Exercise brief: Return all the entries below exactly, except for the images they hold.

>>>>>

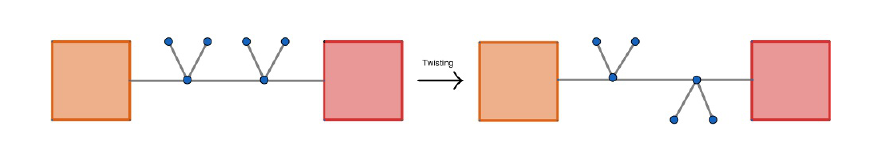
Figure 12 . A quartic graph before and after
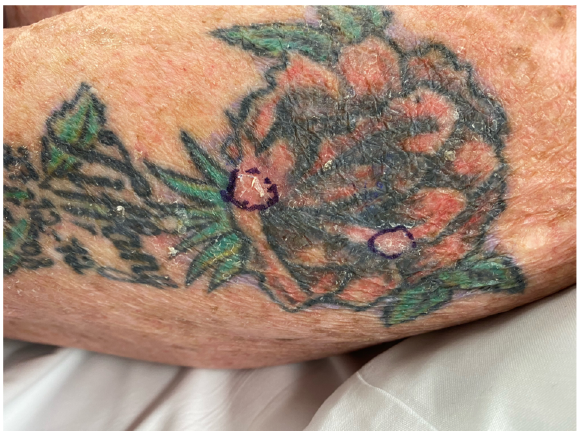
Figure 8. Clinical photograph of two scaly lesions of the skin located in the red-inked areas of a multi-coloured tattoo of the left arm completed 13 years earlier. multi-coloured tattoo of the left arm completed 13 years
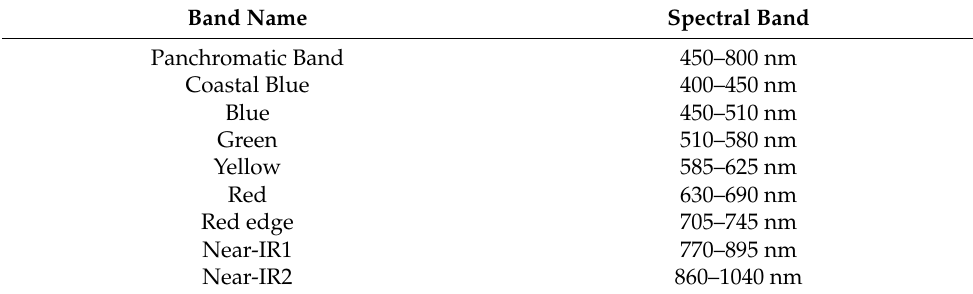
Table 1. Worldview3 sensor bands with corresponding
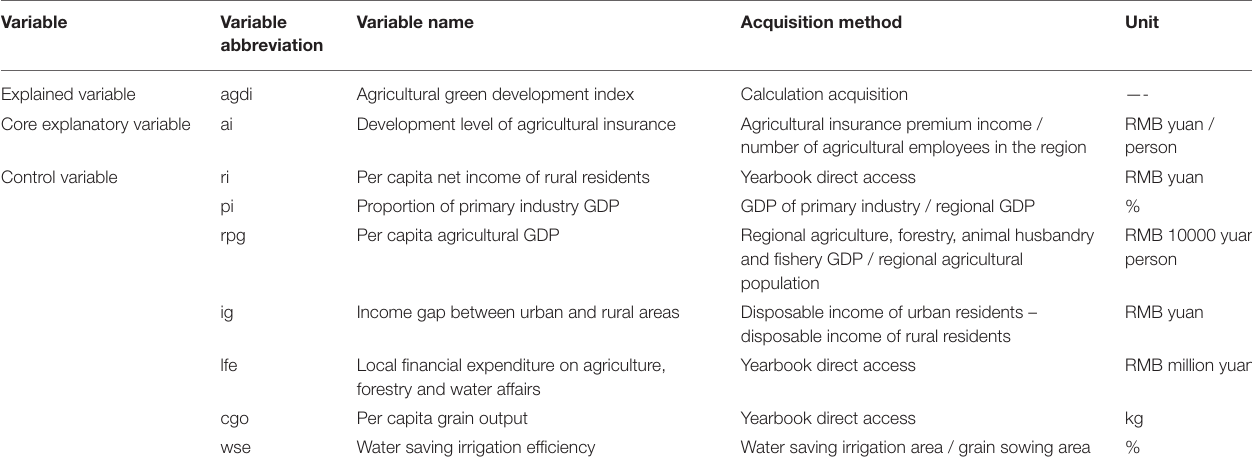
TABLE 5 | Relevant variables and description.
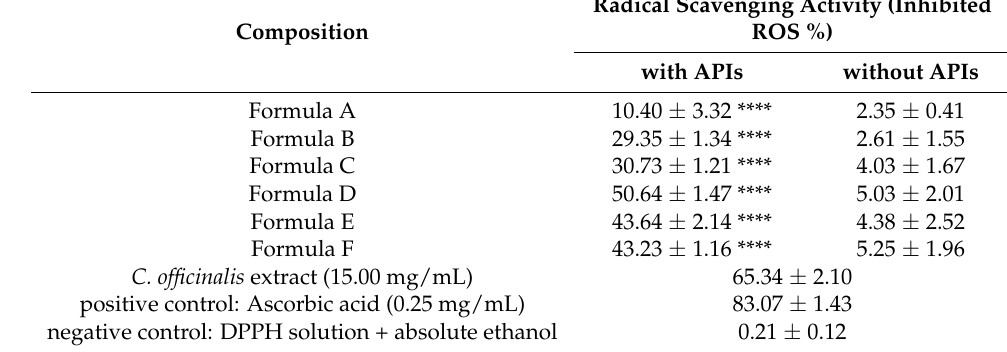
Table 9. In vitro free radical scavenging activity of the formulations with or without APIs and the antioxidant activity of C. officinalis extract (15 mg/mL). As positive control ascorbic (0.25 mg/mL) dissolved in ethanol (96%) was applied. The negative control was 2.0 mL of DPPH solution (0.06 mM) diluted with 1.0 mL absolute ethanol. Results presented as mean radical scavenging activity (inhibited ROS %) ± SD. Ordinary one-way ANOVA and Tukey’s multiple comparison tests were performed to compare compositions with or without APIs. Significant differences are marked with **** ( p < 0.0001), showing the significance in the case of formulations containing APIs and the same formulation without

<<<<<

Solution to the exercise:
Figure 12 . A quartic graph before and after
Figure 8. Clinical photograph of two scaly lesions of the skin located in the red-inked areas of a multi-coloured tattoo of the left arm completed 13 years earlier. multi-coloured tattoo of the left arm completed 13 years
Table 1. Worldview3 sensor bands with corresponding
TABLE 5 | Relevant variables and description.
Table 9. In vitro free radical scavenging activity of the formulations with or without APIs and the antioxidant activity of C. officinalis extract (15 mg/mL). As positive control ascorbic (0.25 mg/mL) dissolved in ethanol (96%) was applied. The negative control was 2.0 mL of DPPH solution (0.06 mM) diluted with 1.0 mL absolute ethanol. Results presented as mean radical scavenging activity (inhibited ROS %) ± SD. Ordinary one-way ANOVA and Tukey’s multiple comparison tests were performed to compare compositions with or without APIs. Significant differences are marked with **** ( p < 0.0001), showing the significance in the case of formulations containing APIs and the same formulation without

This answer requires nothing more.